Nach § 162 Abs. 1 Satz 1 AO hat die Finanzbehörde die Besteuerungsgrundlagen zu schätzen, soweit sie diese nicht ermitteln oder berechnen kann. Zu schätzen ist u.a. dann, wenn der Steuerpflichtige über seine Angaben keine ausreichenden Aufklärungen zu geben vermag oder seine Mitwirkungspflicht verletzt.

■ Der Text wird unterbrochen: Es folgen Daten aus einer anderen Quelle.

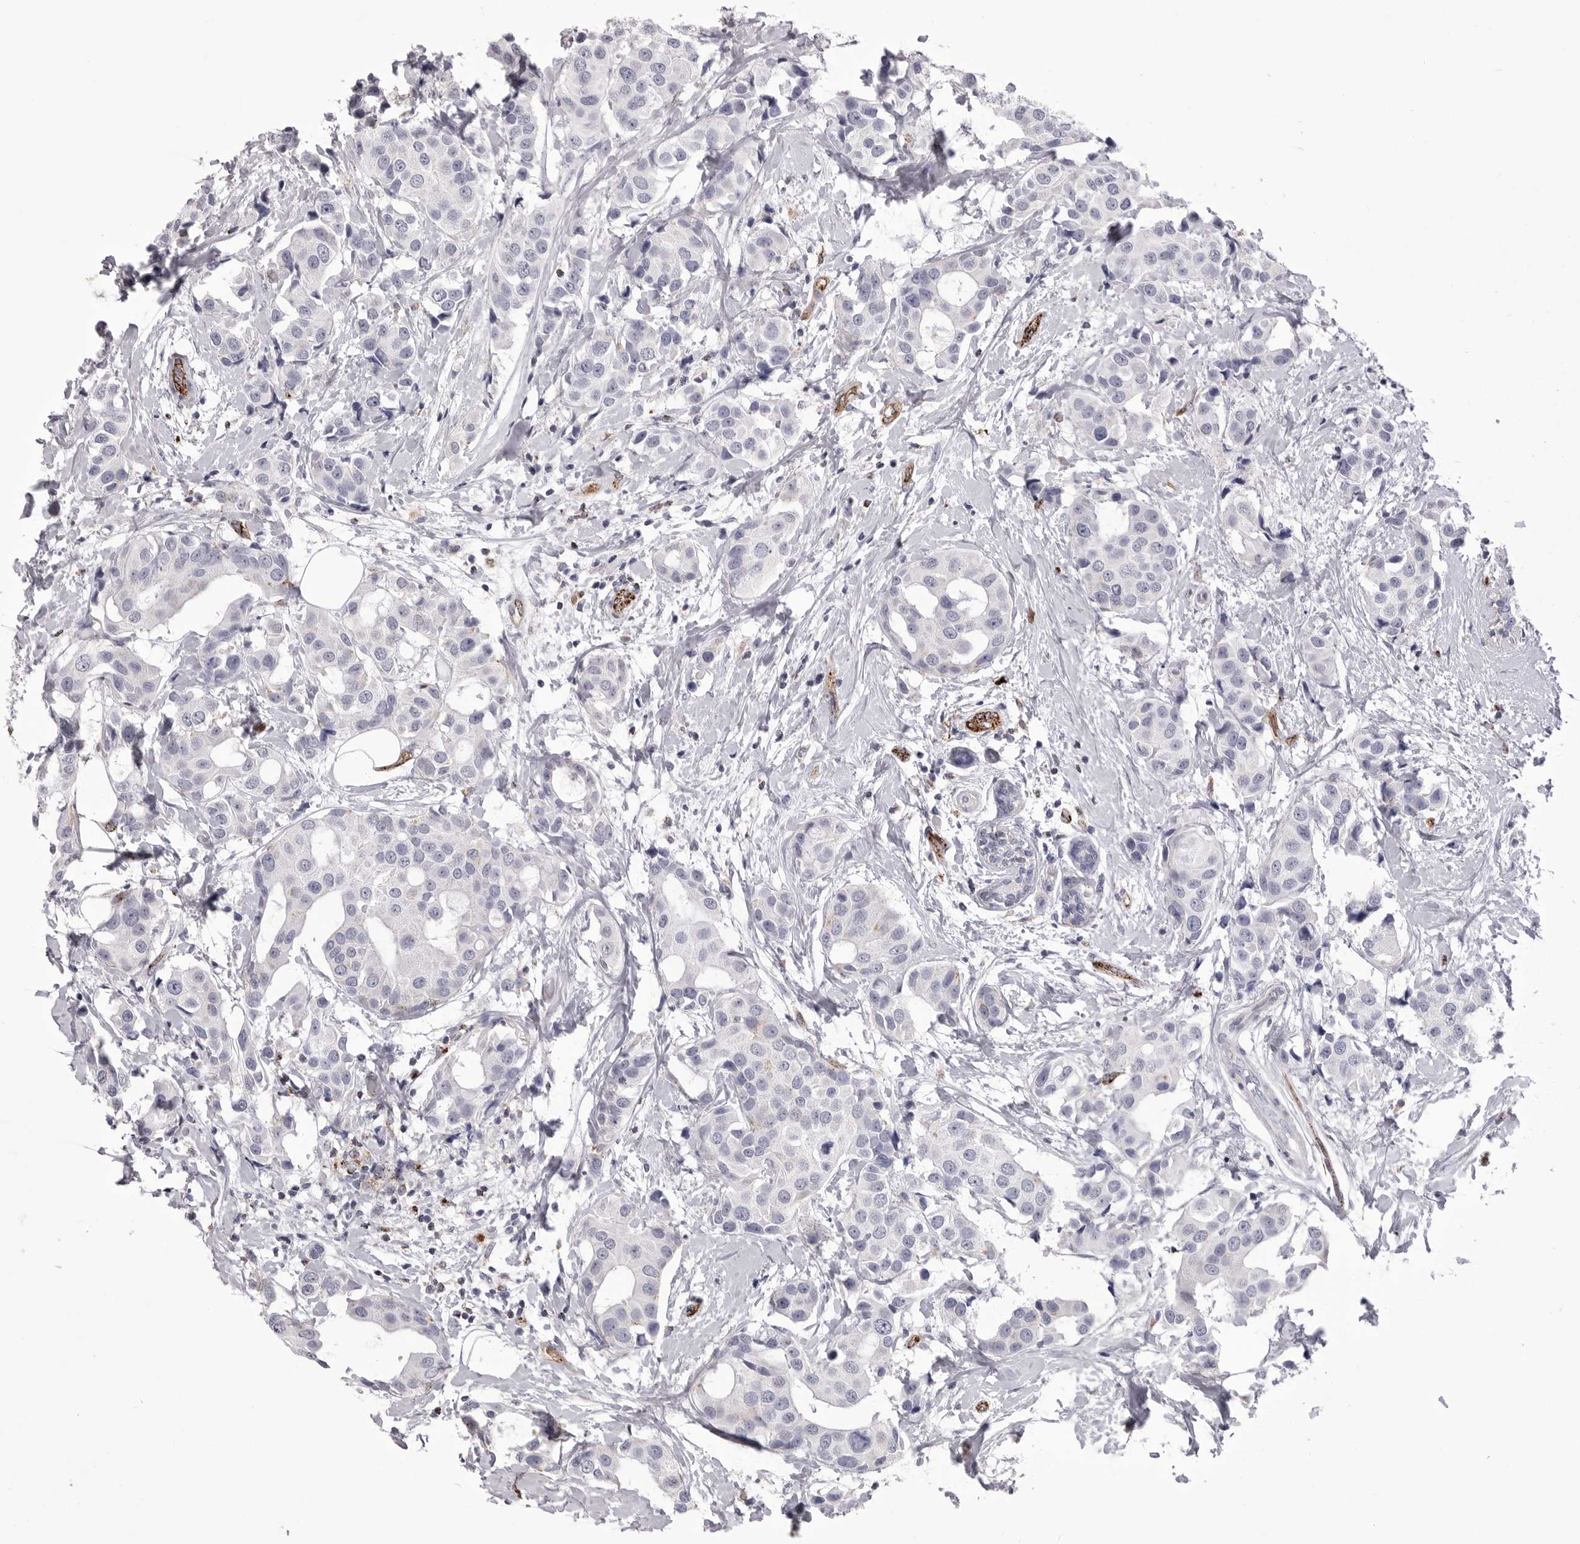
{"staining": {"intensity": "negative", "quantity": "none", "location": "none"}, "tissue": "breast cancer", "cell_type": "Tumor cells", "image_type": "cancer", "snomed": [{"axis": "morphology", "description": "Normal tissue, NOS"}, {"axis": "morphology", "description": "Duct carcinoma"}, {"axis": "topography", "description": "Breast"}], "caption": "A high-resolution image shows immunohistochemistry (IHC) staining of breast cancer (intraductal carcinoma), which exhibits no significant staining in tumor cells.", "gene": "PSPN", "patient": {"sex": "female", "age": 39}}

Gleiches gilt, wenn der Steuerpflichtige Bücher oder Aufzeichnungen, die er nach den Steuergesetzen zu führen hat, nicht vorlegen kann, wenn die Buchführung oder die Aufzeichnungen der Besteuerung nicht nach § 158 AO zugrunde gelegt werden oder wenn tatsächliche Anhaltspunkte für die Unrichtigkeit oder Unvollständigkeit der vom Steuerpflichtigen gemachten Angaben zu steuerpflichtigen Einnahmen oder Betriebsvermögensmehrungen bestehen.

Formelle Buchführungsmängel berechtigen nur insoweit zur Schätzung, als sie Anlass geben, die sachliche Richtigkeit des Buchführungsergebnisses anzuzweifeln.

Nach § 162 Abs. 1 Satz 2 AO sind bei der Schätzung alle Umstände zu berücksichtigen, die für sie von Bedeutung sind. Die Schätzungsergebnisse müssen schlüssig, wirtschaftlich möglich und vernünftig sein. Die Wahl der Schätzungsmethode steht im pflichtgemäßen Ermessen der Finanzbehörde bzw. des FG. Ziel jeder Schätzung muss es sein, Besteuerungsgrundlagen so zu ermitteln, dass sie der Wirklichkeit möglichst nahekommen.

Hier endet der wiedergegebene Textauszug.